The devil is in the detail!

Posted on 21st February, 2020

When I first settled in France 13 years ago, I would regularly drive past a sign as I left a local village that said: GOOD ROAD!




The intention was honourable. English-speaking visitors to the region were being addressed in their own language, and someone had gone to the effort of having a big sign printed. But they had not gone to the effort of checking with a native English speaker that their sign made sense. It looked as though they had simply asked Google Translate for a translation of Bonne route, and this is what they were given. Good road. Whereas what they really wanted to say was 'Safe journey'.


The quality of a translation matters!


These days Google Translate has improved significantly, but ask it to translate Bonne route and it still gives you that same answer. Give it anything more complex, and it delivers a translation that is often awkward, sometimes misleading and occasionally completely wrong. This is because machine translation has no sensitivity to culture or context. Take the beginning of this simple sentence, for example:


Le patrimoine magnifique du Périgord Noir…

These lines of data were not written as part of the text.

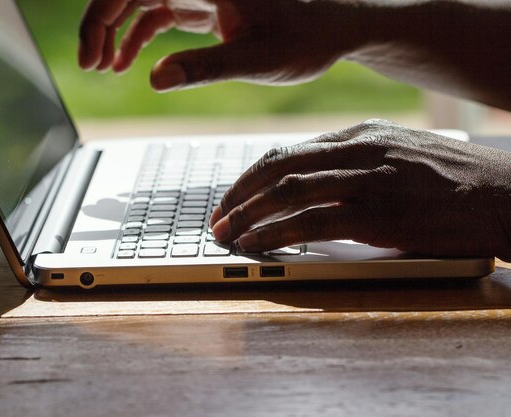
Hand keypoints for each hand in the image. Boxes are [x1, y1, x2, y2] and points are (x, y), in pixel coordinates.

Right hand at [78, 0, 353, 90]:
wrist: (334, 29)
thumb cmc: (306, 39)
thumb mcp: (257, 60)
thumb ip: (206, 67)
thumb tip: (155, 80)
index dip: (101, 14)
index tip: (91, 56)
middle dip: (101, 23)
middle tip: (90, 64)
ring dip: (116, 29)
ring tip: (103, 67)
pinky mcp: (205, 1)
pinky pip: (159, 12)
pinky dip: (139, 35)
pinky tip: (129, 63)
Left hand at [209, 120, 510, 260]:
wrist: (505, 194)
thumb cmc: (452, 181)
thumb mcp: (399, 154)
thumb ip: (356, 163)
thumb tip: (313, 185)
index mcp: (361, 135)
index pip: (288, 151)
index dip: (251, 176)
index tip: (232, 197)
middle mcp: (359, 150)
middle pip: (278, 167)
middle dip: (239, 194)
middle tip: (217, 217)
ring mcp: (369, 180)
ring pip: (289, 191)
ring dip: (249, 214)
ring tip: (226, 233)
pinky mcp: (380, 214)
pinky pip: (313, 222)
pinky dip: (277, 233)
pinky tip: (257, 244)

Patrimoine is commonly used in French to describe the cultural heritage of a region. There is a similar word in English, 'patrimony', and I have seen this used on tourism websites in the area. It is accurate but not - in this context - a good translation, as 'patrimony' is rarely used in English, and does not reflect the tone of the original. 'Heritage' is a much better solution.

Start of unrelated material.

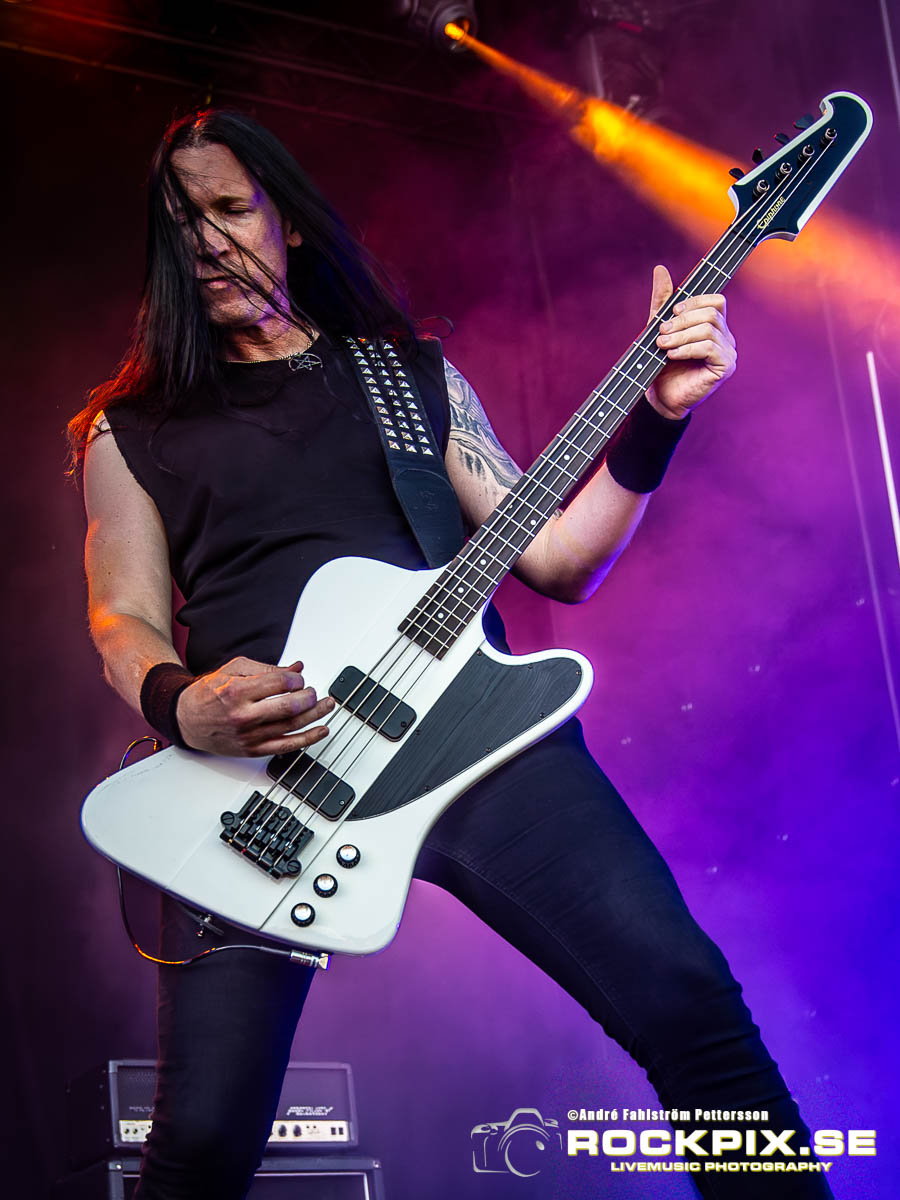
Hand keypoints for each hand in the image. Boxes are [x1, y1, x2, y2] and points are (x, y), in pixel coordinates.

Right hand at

Type the sentence into Google Translate and we get this:


'The magnificent heritage of black perigord...'


So the machine has got 'heritage' right, but with no sensitivity to the cultural context, it has reduced le Périgord Noir to simply 'black perigord'. This is unnecessary, as the region is commonly referred to by its French name in English, complete with capital letters and accent. We also use it in English with the definite article, 'the Périgord Noir' (just as we use the definite article with the names of French departments: 'the Dordogne' or 'the Haute-Vienne'). A fluent translation of the beginning of this sentence would therefore be:


'The magnificent heritage of the Périgord Noir...'


If you are looking to promote a place or a product, its description in English needs to read beautifully. It needs to have been written by a native English speaker. And more than that, it needs to have been written by a native English translator. Because a properly qualified translator chooses her words with care, taking into account the cultural context. There are often several possible translations of a sentence that are accurate, but a good translator will spend time choosing the solution that is most appropriate. Small details make a big difference, and your clients will appreciate it. 


The quality of the translator matters!